At Google, our unwavering commitment to user privacy and security is paramount. While technologies, regulatory landscapes, and user expectations may evolve, our dedication to safeguarding user data remains unchanged. As we usher in a new era of artificial intelligence with Gemini, we’re more committed than ever to ensuring our users feel safe, secure, and confident in their privacy. Our proven track record of actively collaborating with customers, privacy regulators, and policymakers worldwide while staying ahead of cybersecurity threats demonstrates that we are well-positioned to meet this commitment. Privacy and security remain central to everything we do, which is one of the key reasons why organizations choose Google Workspace and Google Workspace for Education. The recent highlights below illustrate how we are continuously working to uphold this commitment to our customers and users:

1. Dutch DTIA on Google Meet: Following a rigorous Data Transfer Impact Assessment (DTIA), the Dutch Ministry of Justice and the Dutch Ministry of Education have publicly communicated its successful completion to the Dutch Parliament.
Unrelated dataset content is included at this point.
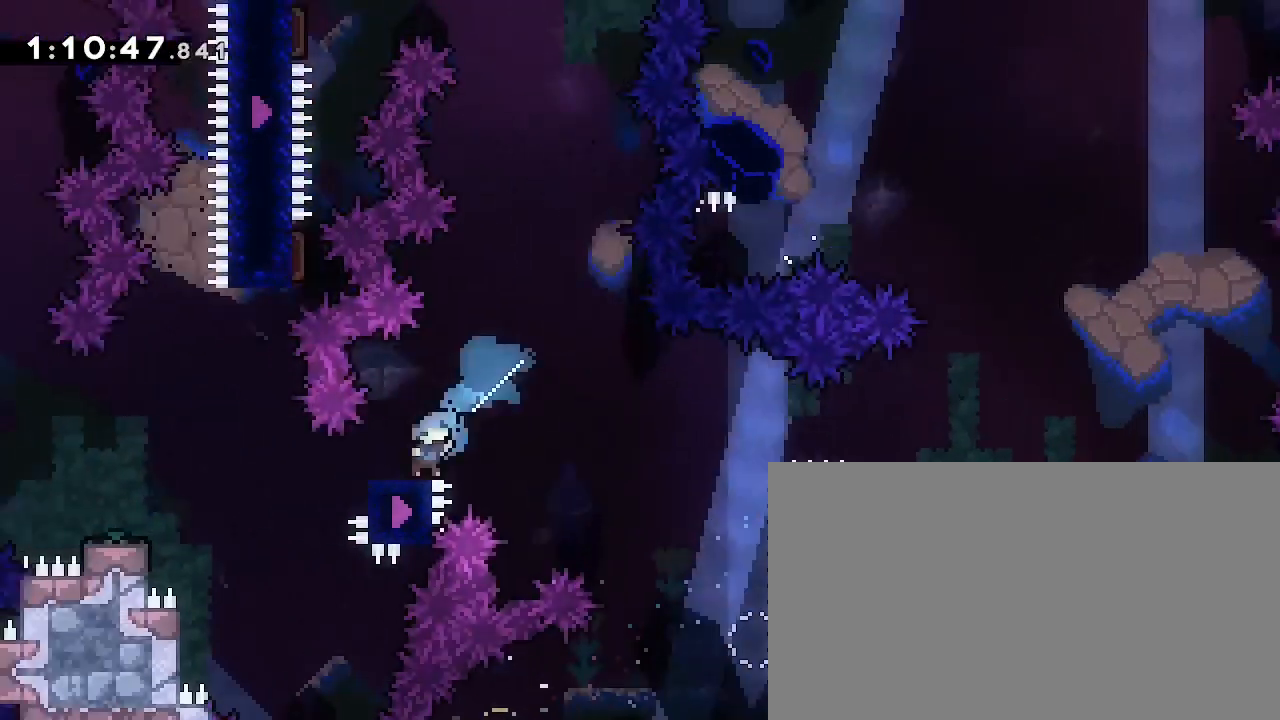
{"dt_ms": 500, "buttons": [], "left_stick": "down-right", "right_stick": "down-left", "events": [[400, "left_stick", "down-right"], [400, "right_stick", "down-left"]]}
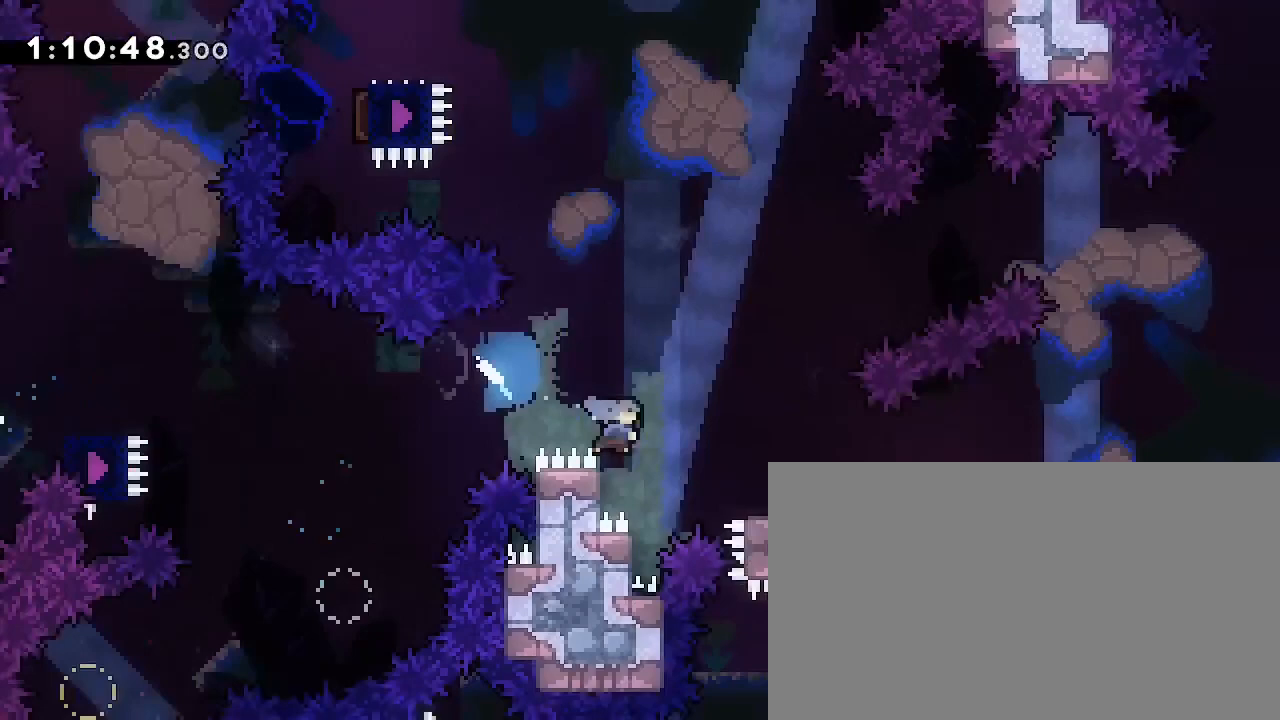
{"dt_ms": 500, "buttons": [], "left_stick": "right", "right_stick": "up-right"}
This reaffirms their confidence in Workspace by permitting the use of Meet across the Dutch public sector and educational institutions, giving our customers peace of mind that their communications are private and secure. 

2. Dutch DPIA on Workspace: The green light on the DTIA builds upon the stamp of approval granted last year after we worked extensively with Dutch authorities and representatives SLM, SURF, and SIVON through Data Protection Impact Assessments (DPIAs) of Workspace and Workspace for Education, underscoring our dedication to customer privacy and GDPR compliance. With the conclusion of the DTIA, which was the final part of the DPIA, customers can use Workspace with great confidence: 

• “We are proud of the result we achieved together with SIVON. Google has shown it has an eye for protecting the privacy of students and pupils in Dutch education,” said Jet de Ranitz, CEO and chair of SURF's board of directors. 
• The Dutch Ministry of Justice, in its letter to Parliament, concludes that “[t]his means that GDPR-compliant use of Google Workspace is possible.”¹

We appreciate the partnership with the Dutch government and education sector, and we continue to support organizations across the Netherlands, the EU, and globally in their compliance journeys.

How we’re supporting customers on their compliance journeys

1. DPIA support for all customers: We know first-hand that conducting DPIAs can be a complex task and we remain firmly committed to helping all customers navigate their DPIAs by enhancing resources like our comprehensive DPIA Cloud Resource Center. Additionally, we’ve met with many customers at in-person workshops in the Nordic countries to enhance their ability to conduct their Workspace DPIAs.

2. Investing in our data processor role: To meet the highest standards of data protection for our customers, Google continues to invest heavily in our secure by design infrastructure. We have expanded four ISO certifications (27001, 27017, 27018, 27701) and are rolling out new data processor commitments to cover our handling of service data as a processor in Workspace (including Gemini for Workspace). We also developed a data processor mode for managed ChromeOS devices, and Chrome browser running on managed ChromeOS devices, which is currently available in several European countries and will be expanded to additional markets later this year.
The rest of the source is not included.